Amazon announced earlier this year that it is planning a TV series based on Yarros’ first two books. Grab yourself a copy of her latest and read what the buzz is all about before it hits your TV.


The Road to Roswell by Connie Willis

The near certainty of the presence of aliens in the American Southwest has fascinated readers for decades, and this new novel, The Road to Roswell by Colorado-based writer Connie Willis, takes us along for another delightful ride. 

When Francie shows up in Roswell, New Mexico, for her university roommate’s UFO-themed wedding she’s skeptical at best. Until an alien abducts her. 

It gets weirder as the alien keeps kidnapping people, assembling a crew of lovable, eccentric misfits. Along the way, Francie decides the alien isn’t a space invader, but instead needs her help. 

Sounds kooky, right? It is, but it’s also in the masterful hands of Willis, who is a member of the Science Fiction Hall of Fame and a Grand Master of the Science Fiction and Fantasy Writers of America. She’s also won seven Nebula awards and eleven Hugo awards for her fiction.


Till Death Do Us Port by Kate Lansing

Award-winning Denver novelist Kate Lansing is at it again with another installment in her Colorado Wine Mystery series, Till Death Do Us Port

This time it’s June in Boulder, and wedding season is kicking off. The story sees Parker Valentine jazzed for her cousin Emma’s wedding. Parker is also in charge of bringing the wine. 

But when the wedding planner winds up dead halfway through the ceremony, Parker decides she’ll need to solve the murder. 

Lansing weaves in her wine knowledge with brisk prose, blending suspense and humor. This fun plot has more twists than a corkscrew and a wine cellar full of colorful characters.

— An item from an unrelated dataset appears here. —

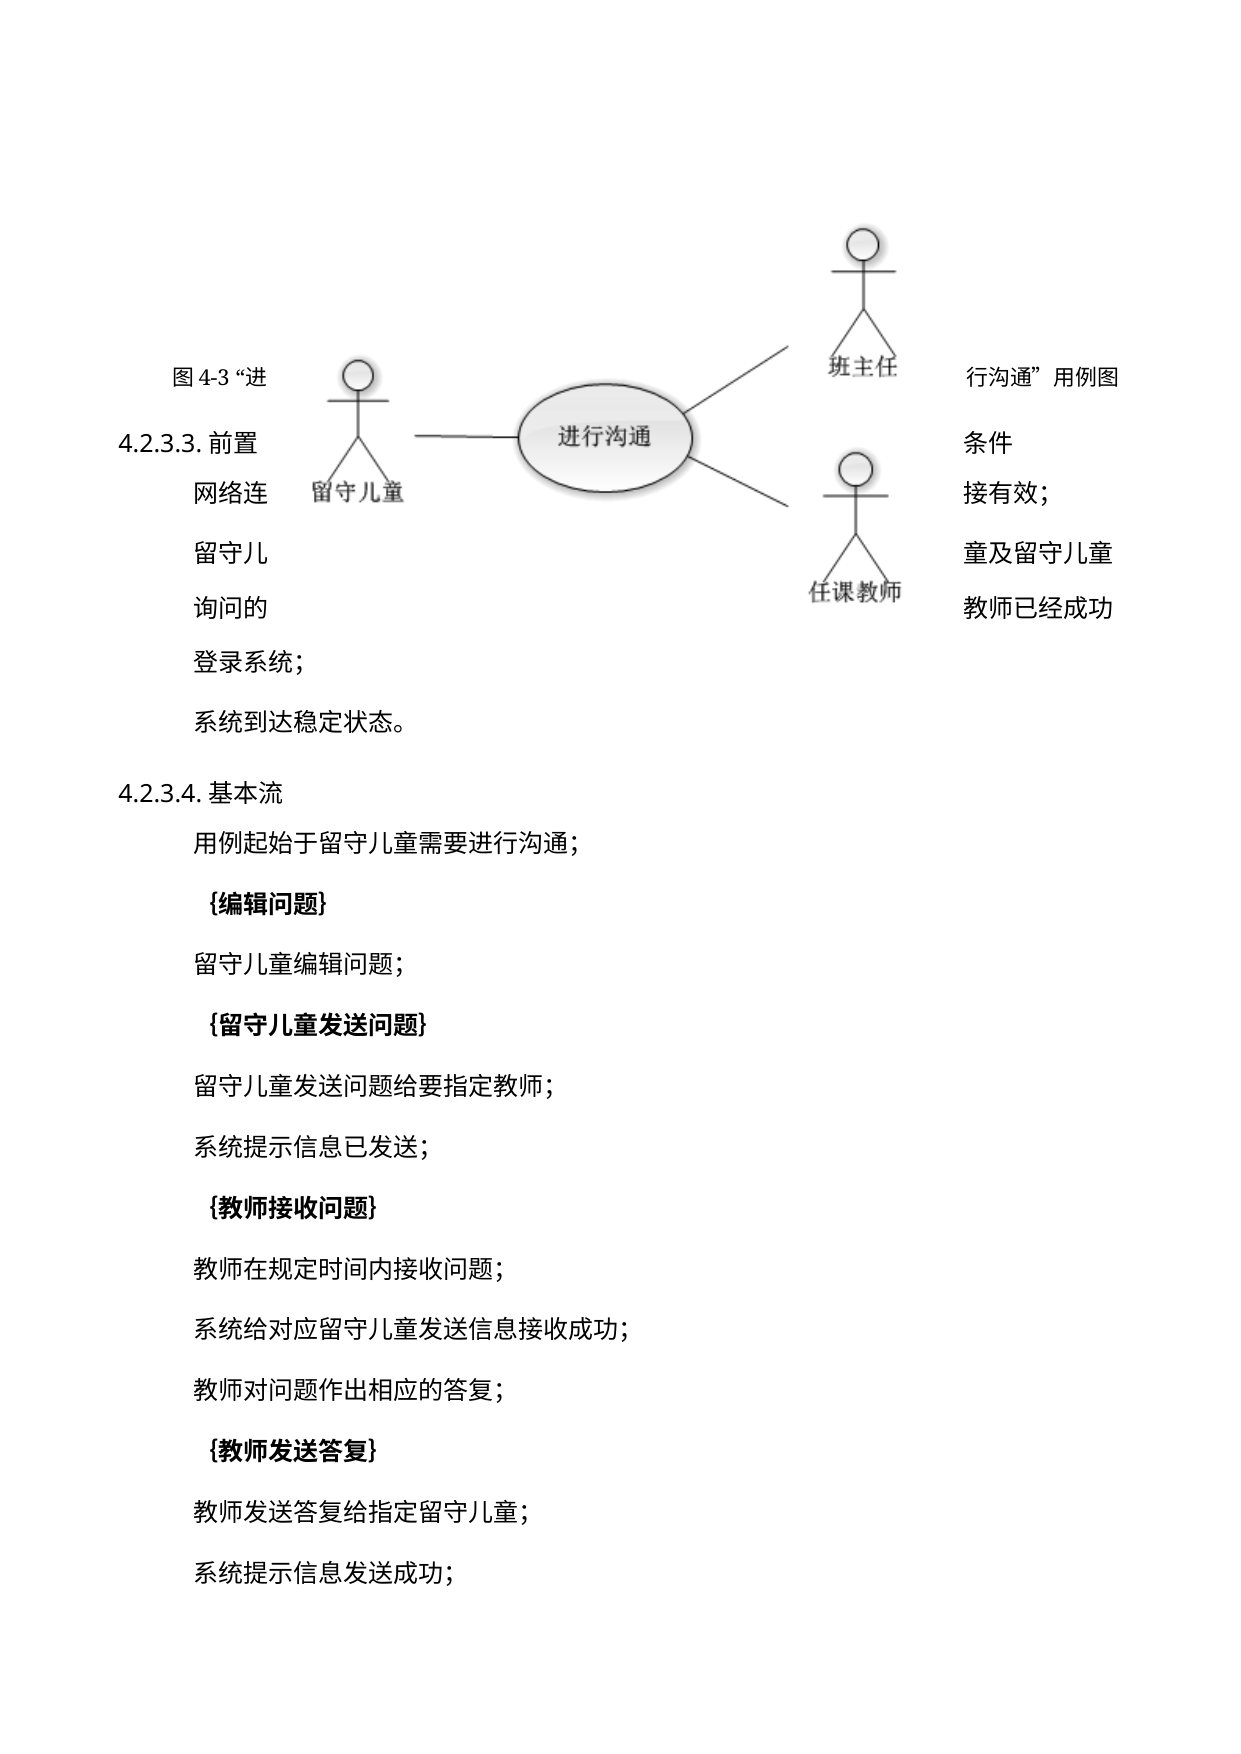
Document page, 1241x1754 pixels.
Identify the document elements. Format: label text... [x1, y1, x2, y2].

Horror Unmasked: A History of Terror from Nosferatu to Nope by Brad Weismann

Colorado-based writer and editor Brad Weismann examines the past influences and present popularity of the horror film genre in Horror Unmasked: A History of Terror from Nosferatu to Nope

Serving as a guide that traces the lineage of scary movie culture, Weismann’s book discusses monster and B-movies, the destruction of American censorship, international horror and more. 

He even gets into the dissection of the critical reception of the most popular film genre in the U.S. It’s part reference book for horror fans, part guidebook and part celebration of the artform.


Branded Vengeance: A Contemporary Western Thriller by Randi Samuelson-Brown

Golden’s Randi Samuelson-Brown returns with the third installment in her Dark Range trilogy. 

In Branded Vengeance, Emory Cross is sent on a mission to a remote corner of Colorado where the Old West is alive and well. Owing to the fact that Emory works as a brand inspector and is the daughter of a legacy rancher, Samuelson-Brown’s writing puts Emory at the intersection of Colorado’s Wild West past and the contemporary issues facing the state. 

Emory chances upon a body hanging in the wind with a sign reading “Horse Thief” on its chest. The action-packed mystery unravels from there as Emory fights for justice.


Brittle Bones by Paulla Hunter

With this second installment in the Darcy Moreland Mysteries, Brittle Bones, clues about a homicide lead Darcy to a forensic reconstruction lab in Colorado. 

Working as a broadcast journalist, Darcy was first tipped off about the murder when she drove past an old home with caution tape. She calls for a camera crew, but her nemesis (another reporter) elbows his way in and tries to push her off the story. 

Not to be deterred, Darcy takes an assignment to do a sidebar about the murder. She finds two sets of bones in a crawl space of the old house. 

As Darcy reports on the mystery of the bones, she makes herself a target, resulting in threats to her safety and upheaval in her personal and professional life.